With most ships as with the Vanguard the planks closest to the deck will fit full width, the key is not to take too much advantage of this, you pay for it later by not being able to get the lower planks to work out right. I first set the planks for the main wale as full width (actually the base, the wale is achieved by doubling up on those planks after sanding the fully planked hull), below that I tapered, above it I went full width.  I chose to go up from the wale first and then down, but either way works.  I cut and overlap lengths above the wale to show the butt joints similar to the decking, but choose to go the full length of the ship below the wale, just my choice.


The second thing I do is the garboard, a full width plank along the keel.  I usually cheat a bit and put a second plank here, tapering the bow side only slightly.  The garboard is historically accurate, but in the case of modeling ensures you have a good base and a consistent point to measure from for tapering the planks below the wale




The color differences are due to variation in the planks provided with the kit, since I'm painting the hull it's just the one I picked up next.


Measure what?  I use a piece of paper and measure the distance from the bottom of the wale to the top of the garboard at the waist and divide by 5.  Since I’m using 5mm wide planks I then know me how many planks I’ll need to cover the ship.  So if the measurement is 100mm, then I need twenty 5mm planks to cover the waist.


I do that same measurement at the bow and divide that number by the number of planks above.  If the length was 60mm I know the plank width at the bow has to be 3 mm to get those same 20 planks to fit to the stem of the bow. 

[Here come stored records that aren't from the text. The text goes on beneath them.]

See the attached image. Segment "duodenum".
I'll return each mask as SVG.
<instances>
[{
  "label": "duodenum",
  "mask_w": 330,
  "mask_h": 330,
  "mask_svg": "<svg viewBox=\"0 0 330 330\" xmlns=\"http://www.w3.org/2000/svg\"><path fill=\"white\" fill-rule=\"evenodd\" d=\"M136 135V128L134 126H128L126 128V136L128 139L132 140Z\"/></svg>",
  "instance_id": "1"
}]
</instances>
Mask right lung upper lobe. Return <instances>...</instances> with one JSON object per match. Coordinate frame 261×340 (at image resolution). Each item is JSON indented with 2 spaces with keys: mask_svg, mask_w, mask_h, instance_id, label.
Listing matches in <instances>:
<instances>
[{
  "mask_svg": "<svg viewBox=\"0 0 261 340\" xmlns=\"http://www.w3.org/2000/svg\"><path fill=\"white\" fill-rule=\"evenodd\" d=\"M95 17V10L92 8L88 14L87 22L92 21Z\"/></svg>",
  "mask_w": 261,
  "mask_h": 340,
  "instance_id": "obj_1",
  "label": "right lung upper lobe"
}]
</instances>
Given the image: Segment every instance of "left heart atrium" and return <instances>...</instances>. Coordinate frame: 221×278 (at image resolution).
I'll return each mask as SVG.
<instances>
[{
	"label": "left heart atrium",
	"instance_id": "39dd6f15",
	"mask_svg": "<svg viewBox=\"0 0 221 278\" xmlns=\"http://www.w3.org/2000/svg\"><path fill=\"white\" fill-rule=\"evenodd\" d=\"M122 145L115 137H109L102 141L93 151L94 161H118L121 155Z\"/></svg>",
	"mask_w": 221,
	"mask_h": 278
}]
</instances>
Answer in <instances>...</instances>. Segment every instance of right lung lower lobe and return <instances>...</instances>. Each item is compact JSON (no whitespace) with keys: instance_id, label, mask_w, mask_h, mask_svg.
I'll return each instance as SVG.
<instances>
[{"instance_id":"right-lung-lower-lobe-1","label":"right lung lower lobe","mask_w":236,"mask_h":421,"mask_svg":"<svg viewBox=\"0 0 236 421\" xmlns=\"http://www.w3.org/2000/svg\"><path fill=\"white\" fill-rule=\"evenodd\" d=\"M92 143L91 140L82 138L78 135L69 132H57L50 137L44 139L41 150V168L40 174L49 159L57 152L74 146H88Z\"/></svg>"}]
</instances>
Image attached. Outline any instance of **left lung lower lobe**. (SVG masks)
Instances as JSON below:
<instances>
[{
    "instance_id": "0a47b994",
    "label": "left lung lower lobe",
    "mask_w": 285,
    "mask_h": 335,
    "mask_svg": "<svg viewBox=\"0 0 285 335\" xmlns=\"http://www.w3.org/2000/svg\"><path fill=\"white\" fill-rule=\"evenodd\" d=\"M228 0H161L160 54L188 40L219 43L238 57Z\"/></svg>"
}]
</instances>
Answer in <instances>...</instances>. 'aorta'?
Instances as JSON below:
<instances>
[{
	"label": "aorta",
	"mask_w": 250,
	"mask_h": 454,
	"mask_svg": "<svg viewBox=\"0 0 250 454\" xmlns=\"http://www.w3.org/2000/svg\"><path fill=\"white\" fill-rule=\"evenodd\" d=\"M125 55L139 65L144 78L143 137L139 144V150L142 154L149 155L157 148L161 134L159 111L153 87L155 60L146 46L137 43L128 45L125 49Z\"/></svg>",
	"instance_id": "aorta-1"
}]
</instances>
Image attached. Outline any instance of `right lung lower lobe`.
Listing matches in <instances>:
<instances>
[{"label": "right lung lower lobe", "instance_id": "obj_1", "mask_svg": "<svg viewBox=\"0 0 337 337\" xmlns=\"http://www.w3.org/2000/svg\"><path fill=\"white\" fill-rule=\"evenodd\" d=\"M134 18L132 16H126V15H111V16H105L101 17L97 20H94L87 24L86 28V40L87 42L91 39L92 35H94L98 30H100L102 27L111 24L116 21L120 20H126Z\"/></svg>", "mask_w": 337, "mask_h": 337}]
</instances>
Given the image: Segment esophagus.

Pretty simple.  All I have to do is use my Exacto knife with a really sharp blade (I change blades a lot) and cut the plank from 5 to 3 mm wide.  Here’s the trick though, where to start the cut to begin the taper.  I’m sure there are much more methodical and mathematical ways to do this, but I just let the plank tell me.  I cut the angle required at stem, bevel it, then matching the end of the plank to the bow, lay the plank along the length of the one above it.  It fits snug along the waist and for most of the length of the ship, where it crosses the plank above as it closes in on the bow stem is where I mark with a pencil to start the taper.  I mark a 3 mm width at the stem end, lay my heavy steel rule across the two marks I’ve now made, and cut the taper. 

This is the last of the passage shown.